The task
Copy out the L-arm assembly passage below word for word, in full.

Selected excerpt
While it is anticipated that the L-arm assembly 36 could comprise one L-arm of solid construction (not shown), the preferred embodiment as shown in FIGS. 5 and 6 shows an assembly of two separate L-arms 82 spaced apart by tubular support members 84. In addition, FIGS. 5 and 6 show that the first arm 60 of each L-arm 82 is comprised of a top plate 86 and first and second side plates 88 and 90, respectively, the first side plate 88 being substantially parallel with the second side plate 90 with a slight divergence between the first side plate 88 and second side plate 90 from the first end 62 of the first arm 60 to the second end 64 of the first arm 60. In addition, the second arm 66 of each L-arm 82 is comprised of a rectangular housing 94 with the extended lift members 76 extended from the second end 70 thereof.

The L-arm assembly 36 also includes means for attachment to the hydraulic cylinder 38 to raise and lower the L-arm assembly 36 in the form of two gusset plates 96 having apertures 98 therein for receiving a pivot member 100 for pivotal attachment to the hydraulic cylinder 38. It is preferred that these means for attachment to the hydraulic cylinder 38 be proximate to the first end 62 of the first arm 60 of the L-arm assembly 36.

Extracted data

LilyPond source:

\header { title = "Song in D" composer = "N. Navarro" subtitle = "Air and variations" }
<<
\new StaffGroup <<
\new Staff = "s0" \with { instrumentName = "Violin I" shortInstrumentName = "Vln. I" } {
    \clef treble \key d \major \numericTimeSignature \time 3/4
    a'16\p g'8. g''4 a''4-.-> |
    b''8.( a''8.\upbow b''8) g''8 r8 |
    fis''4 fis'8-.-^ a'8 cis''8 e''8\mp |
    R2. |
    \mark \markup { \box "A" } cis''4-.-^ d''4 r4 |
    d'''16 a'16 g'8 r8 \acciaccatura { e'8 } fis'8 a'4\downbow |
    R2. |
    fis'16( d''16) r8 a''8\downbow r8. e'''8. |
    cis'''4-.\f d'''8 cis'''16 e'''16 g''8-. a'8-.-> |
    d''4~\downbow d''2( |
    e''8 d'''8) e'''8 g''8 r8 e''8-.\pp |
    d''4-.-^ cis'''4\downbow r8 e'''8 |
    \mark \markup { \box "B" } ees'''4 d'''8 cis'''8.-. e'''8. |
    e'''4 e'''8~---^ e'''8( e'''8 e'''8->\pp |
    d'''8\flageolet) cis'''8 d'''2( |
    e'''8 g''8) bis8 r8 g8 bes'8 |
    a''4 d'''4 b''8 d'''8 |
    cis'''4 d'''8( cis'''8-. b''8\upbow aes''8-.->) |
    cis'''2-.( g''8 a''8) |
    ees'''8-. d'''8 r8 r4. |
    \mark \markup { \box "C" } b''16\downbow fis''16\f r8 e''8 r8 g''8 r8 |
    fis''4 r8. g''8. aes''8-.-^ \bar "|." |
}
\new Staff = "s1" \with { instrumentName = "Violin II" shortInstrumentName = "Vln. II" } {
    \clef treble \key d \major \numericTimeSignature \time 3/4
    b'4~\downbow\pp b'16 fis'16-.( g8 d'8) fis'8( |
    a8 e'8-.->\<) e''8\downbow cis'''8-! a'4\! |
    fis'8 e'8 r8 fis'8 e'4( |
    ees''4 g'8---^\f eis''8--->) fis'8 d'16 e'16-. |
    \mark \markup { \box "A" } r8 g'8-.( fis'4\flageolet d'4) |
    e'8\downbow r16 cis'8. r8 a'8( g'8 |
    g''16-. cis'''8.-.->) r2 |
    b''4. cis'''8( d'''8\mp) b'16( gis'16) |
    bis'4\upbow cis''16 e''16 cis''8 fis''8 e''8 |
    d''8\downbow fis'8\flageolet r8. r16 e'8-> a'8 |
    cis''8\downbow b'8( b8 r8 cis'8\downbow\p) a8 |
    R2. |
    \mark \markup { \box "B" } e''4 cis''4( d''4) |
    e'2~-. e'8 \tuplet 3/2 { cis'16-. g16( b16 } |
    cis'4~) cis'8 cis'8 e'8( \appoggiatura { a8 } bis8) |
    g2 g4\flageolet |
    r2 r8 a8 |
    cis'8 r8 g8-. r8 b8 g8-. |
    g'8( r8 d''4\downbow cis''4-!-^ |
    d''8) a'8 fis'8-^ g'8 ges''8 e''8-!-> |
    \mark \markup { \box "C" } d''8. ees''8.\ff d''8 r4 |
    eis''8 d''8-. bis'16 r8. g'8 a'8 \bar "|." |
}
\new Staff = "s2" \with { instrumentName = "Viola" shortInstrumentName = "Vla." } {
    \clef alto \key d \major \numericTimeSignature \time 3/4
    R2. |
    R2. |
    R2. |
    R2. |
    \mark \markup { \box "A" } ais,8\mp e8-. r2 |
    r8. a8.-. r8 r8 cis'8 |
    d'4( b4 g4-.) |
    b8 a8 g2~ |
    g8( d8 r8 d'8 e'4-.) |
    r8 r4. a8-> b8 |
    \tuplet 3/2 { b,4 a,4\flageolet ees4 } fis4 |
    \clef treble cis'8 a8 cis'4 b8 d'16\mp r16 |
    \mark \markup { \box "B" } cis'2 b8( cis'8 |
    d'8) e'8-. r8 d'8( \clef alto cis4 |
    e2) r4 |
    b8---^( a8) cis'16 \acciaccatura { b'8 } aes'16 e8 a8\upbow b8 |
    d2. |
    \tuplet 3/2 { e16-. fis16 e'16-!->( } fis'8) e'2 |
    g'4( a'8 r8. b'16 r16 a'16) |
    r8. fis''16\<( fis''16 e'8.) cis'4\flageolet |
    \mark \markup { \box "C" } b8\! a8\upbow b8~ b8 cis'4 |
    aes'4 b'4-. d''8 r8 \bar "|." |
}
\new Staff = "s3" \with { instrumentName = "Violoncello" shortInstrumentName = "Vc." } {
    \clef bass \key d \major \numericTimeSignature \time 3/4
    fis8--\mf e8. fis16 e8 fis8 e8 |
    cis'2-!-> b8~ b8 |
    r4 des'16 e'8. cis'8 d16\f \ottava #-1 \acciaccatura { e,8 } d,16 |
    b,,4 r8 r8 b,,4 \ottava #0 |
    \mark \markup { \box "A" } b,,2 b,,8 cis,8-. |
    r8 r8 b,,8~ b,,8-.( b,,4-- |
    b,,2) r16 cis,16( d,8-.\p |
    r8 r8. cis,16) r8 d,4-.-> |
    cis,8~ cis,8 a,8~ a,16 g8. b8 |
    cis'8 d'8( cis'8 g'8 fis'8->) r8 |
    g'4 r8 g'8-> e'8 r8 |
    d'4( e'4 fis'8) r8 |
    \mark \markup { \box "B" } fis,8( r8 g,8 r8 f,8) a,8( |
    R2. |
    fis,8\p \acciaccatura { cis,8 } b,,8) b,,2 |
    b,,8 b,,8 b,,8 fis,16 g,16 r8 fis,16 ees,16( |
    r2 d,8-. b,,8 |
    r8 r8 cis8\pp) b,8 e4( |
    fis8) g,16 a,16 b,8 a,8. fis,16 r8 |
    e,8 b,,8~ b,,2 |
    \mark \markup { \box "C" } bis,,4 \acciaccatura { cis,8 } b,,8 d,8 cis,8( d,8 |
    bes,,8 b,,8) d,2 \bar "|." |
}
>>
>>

Completed exercise
While it is anticipated that the L-arm assembly 36 could comprise one L-arm of solid construction (not shown), the preferred embodiment as shown in FIGS. 5 and 6 shows an assembly of two separate L-arms 82 spaced apart by tubular support members 84. In addition, FIGS. 5 and 6 show that the first arm 60 of each L-arm 82 is comprised of a top plate 86 and first and second side plates 88 and 90, respectively, the first side plate 88 being substantially parallel with the second side plate 90 with a slight divergence between the first side plate 88 and second side plate 90 from the first end 62 of the first arm 60 to the second end 64 of the first arm 60. In addition, the second arm 66 of each L-arm 82 is comprised of a rectangular housing 94 with the extended lift members 76 extended from the second end 70 thereof.

The L-arm assembly 36 also includes means for attachment to the hydraulic cylinder 38 to raise and lower the L-arm assembly 36 in the form of two gusset plates 96 having apertures 98 therein for receiving a pivot member 100 for pivotal attachment to the hydraulic cylinder 38. It is preferred that these means for attachment to the hydraulic cylinder 38 be proximate to the first end 62 of the first arm 60 of the L-arm assembly 36.